Amy Van Tassel knows hiring.
She works for Ethan Allen Workforce Solutions, which recruits employees for Hudson Valley companies. She and her colleagues came to the Think Dutchess Job Fair, hoping to find new talent.
"We are on an uptick right now," Van Tassel said. "It was for a long time that there were lots of jobs and not a lot of people looking for work. Right now, the candidate market is getting better."
The unemployment rate in the Hudson Valley dropped down to 2.7% in December from 3.6% the previous month. Dutchess County’s unemployment rate dropped to 2.6% in December, down from 3.5% in November.
"I would say it's probably a lot of short-term seasonal work that’s come to an end," Van Tassel said. "People are really getting serious about getting out to work."
With unemployment benefits running out for many people at the end of 2021, many returned to the job market.
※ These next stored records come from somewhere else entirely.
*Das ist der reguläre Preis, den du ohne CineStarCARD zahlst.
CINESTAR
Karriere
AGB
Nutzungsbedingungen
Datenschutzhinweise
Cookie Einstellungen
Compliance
"I think some people were seeing if it was gonna last a little bit longer, so it was maybe like a month after it ended that things started getting much busier for us," Van Tassel said.
Chris Riley of Poughkeepsie was hunting for a new job.
"I'm here looking for work now, try something new," he said. He found some jobs that interested him. "I can do part-time, full-time. Honestly, it hasn’t been bad. I thought it was going to be a little harder, but there's a lot of places hiring right now," he said.
He’s particularly interested in working at Adams Fairacre Farms. That’s good, because they really need workers.
"It's been difficult as far as finding workers goes," said Daniel Snyder of Adams Fairacre Farms. "It's been difficult more than it has been in previous times, however, I do feel like we’ve had a solid application pipeline coming in with qualified people who want to work."
Van Tassel said job seekers are more empowered than ever.
"They know their worth right now, so they know that they don’t have to necessarily take positions that are not going to pay them and give them the benefits and opportunities that other jobs would give them," she said. "So they're really being selective in what they're taking."